* _REQUIRED ACTION_: In the copy, include every entry exactly but none of the images.

* _PROVIDED RECORDS_:
◆ ◆ ◆

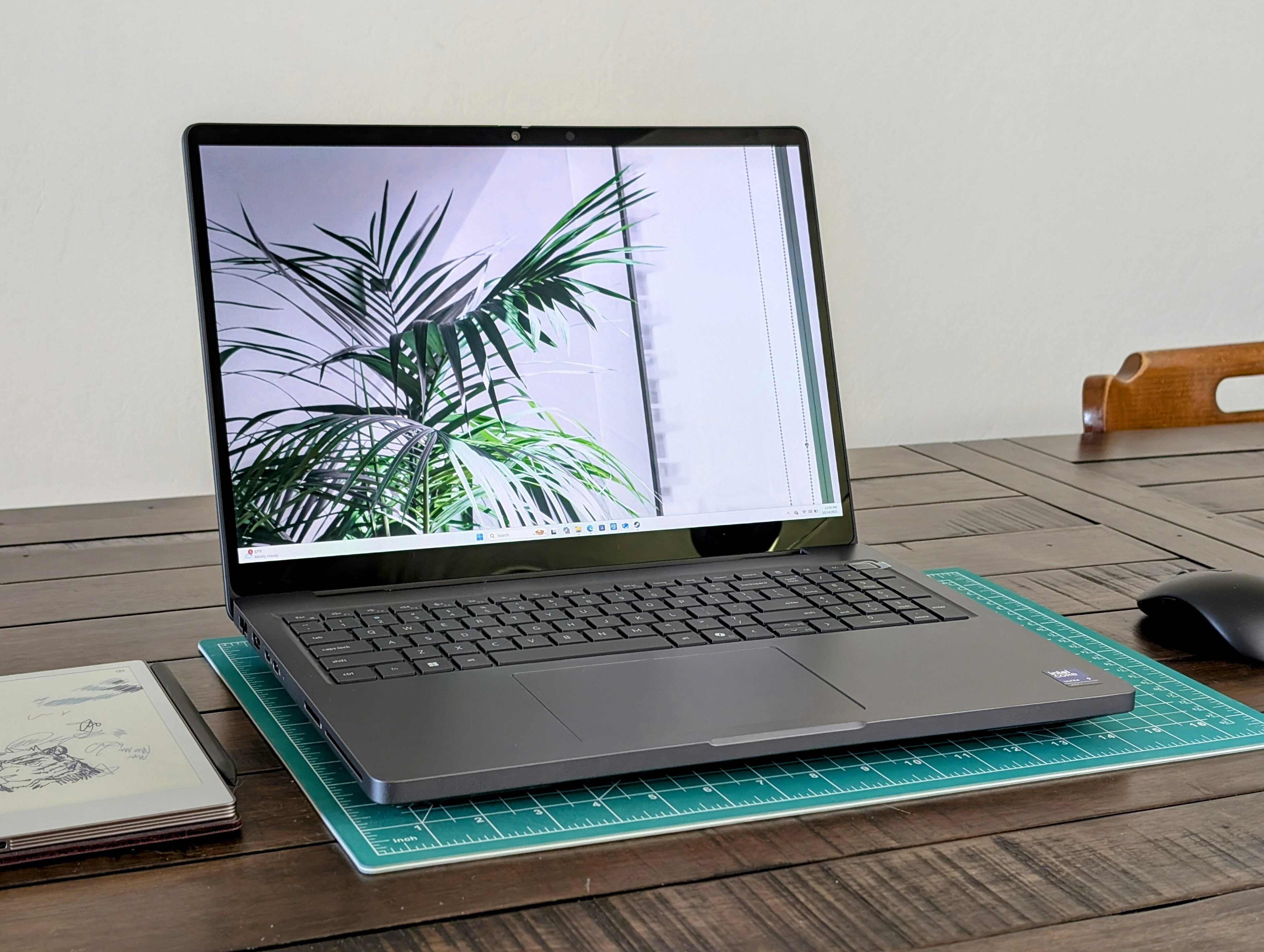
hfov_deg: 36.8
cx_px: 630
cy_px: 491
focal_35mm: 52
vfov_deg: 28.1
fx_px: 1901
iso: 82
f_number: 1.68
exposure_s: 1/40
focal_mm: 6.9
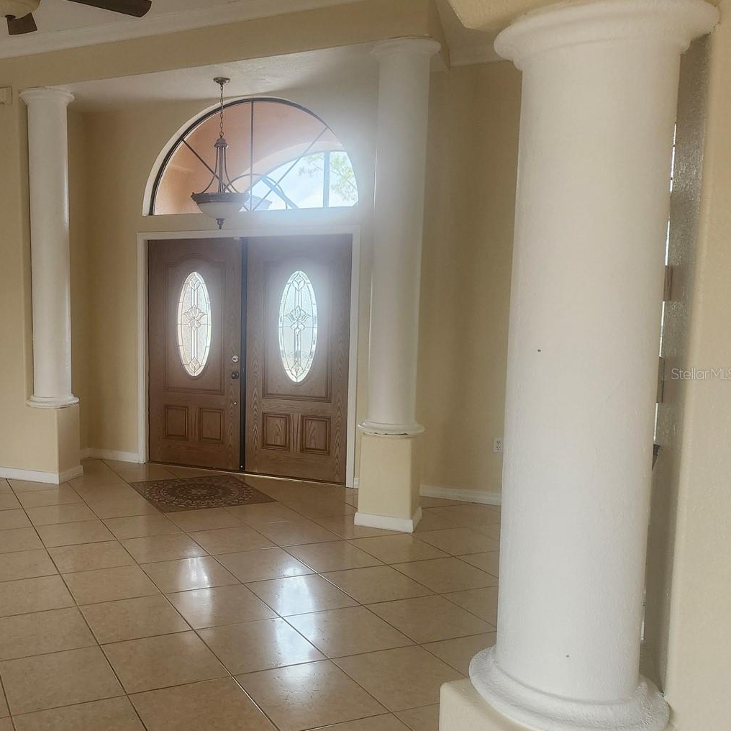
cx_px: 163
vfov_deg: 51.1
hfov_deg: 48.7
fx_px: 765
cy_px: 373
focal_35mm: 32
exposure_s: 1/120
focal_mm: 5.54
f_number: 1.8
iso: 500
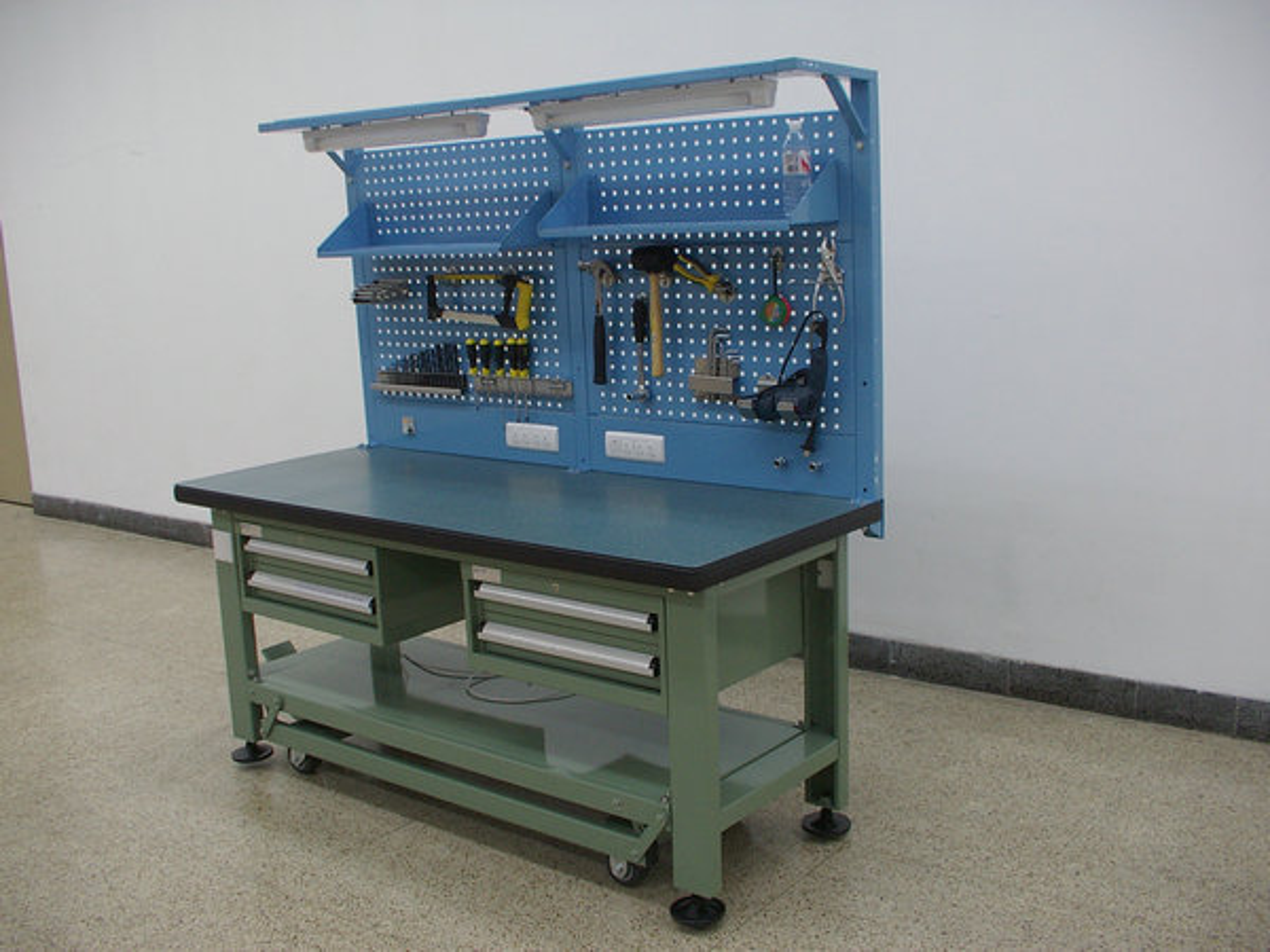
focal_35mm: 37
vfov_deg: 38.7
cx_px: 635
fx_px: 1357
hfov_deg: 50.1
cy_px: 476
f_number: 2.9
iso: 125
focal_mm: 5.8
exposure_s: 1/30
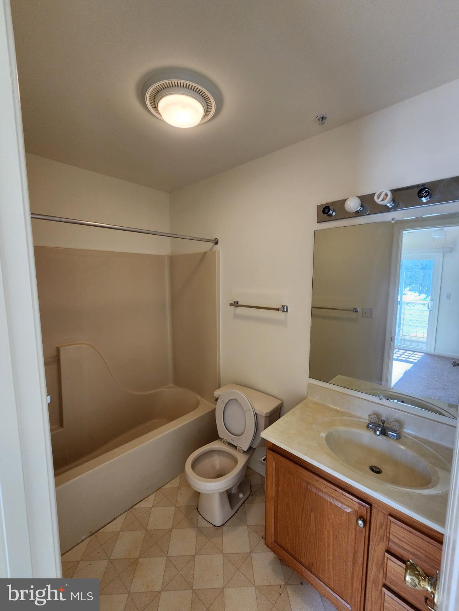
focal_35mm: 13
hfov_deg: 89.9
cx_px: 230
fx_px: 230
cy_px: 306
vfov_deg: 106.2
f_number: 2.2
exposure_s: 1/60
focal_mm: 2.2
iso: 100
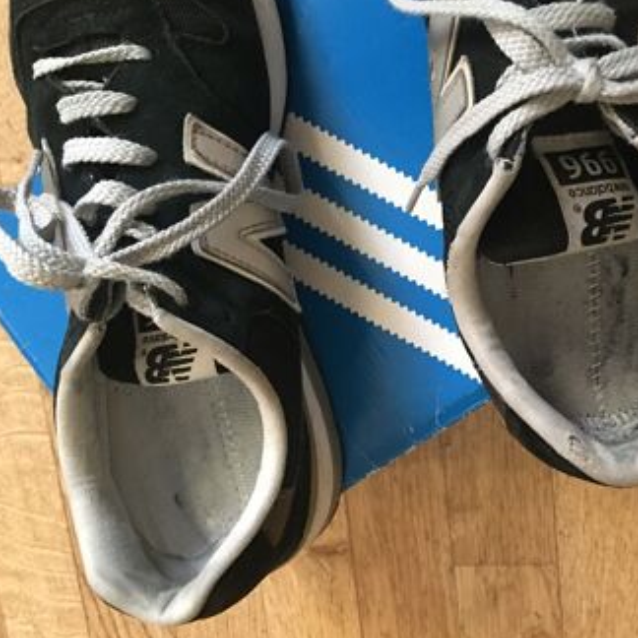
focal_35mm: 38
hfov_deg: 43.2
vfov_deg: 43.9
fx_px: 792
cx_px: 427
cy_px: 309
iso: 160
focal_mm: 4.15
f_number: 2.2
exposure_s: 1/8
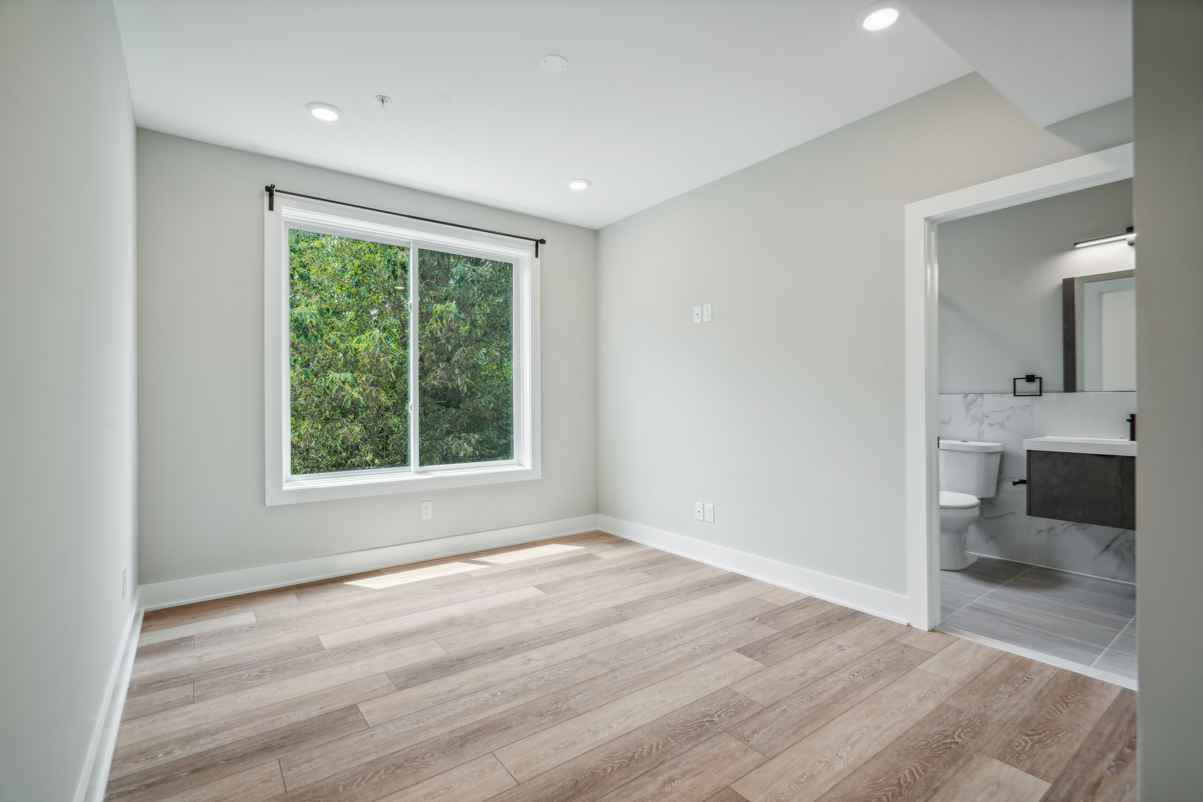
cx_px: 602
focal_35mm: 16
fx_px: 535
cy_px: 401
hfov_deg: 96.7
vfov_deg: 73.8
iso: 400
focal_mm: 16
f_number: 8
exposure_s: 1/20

◆ ◆ ◆

* _WRITTEN SOLUTION_:
hfov_deg: 36.8
cx_px: 630
cy_px: 491
focal_35mm: 52
vfov_deg: 28.1
fx_px: 1901
iso: 82
f_number: 1.68
exposure_s: 1/40
focal_mm: 6.9
cx_px: 163
vfov_deg: 51.1
hfov_deg: 48.7
fx_px: 765
cy_px: 373
focal_35mm: 32
exposure_s: 1/120
focal_mm: 5.54
f_number: 1.8
iso: 500
focal_35mm: 37
vfov_deg: 38.7
cx_px: 635
fx_px: 1357
hfov_deg: 50.1
cy_px: 476
f_number: 2.9
iso: 125
focal_mm: 5.8
exposure_s: 1/30
focal_35mm: 13
hfov_deg: 89.9
cx_px: 230
fx_px: 230
cy_px: 306
vfov_deg: 106.2
f_number: 2.2
exposure_s: 1/60
focal_mm: 2.2
iso: 100
focal_35mm: 38
hfov_deg: 43.2
vfov_deg: 43.9
fx_px: 792
cx_px: 427
cy_px: 309
iso: 160
focal_mm: 4.15
f_number: 2.2
exposure_s: 1/8
cx_px: 602
focal_35mm: 16
fx_px: 535
cy_px: 401
hfov_deg: 96.7
vfov_deg: 73.8
iso: 400
focal_mm: 16
f_number: 8
exposure_s: 1/20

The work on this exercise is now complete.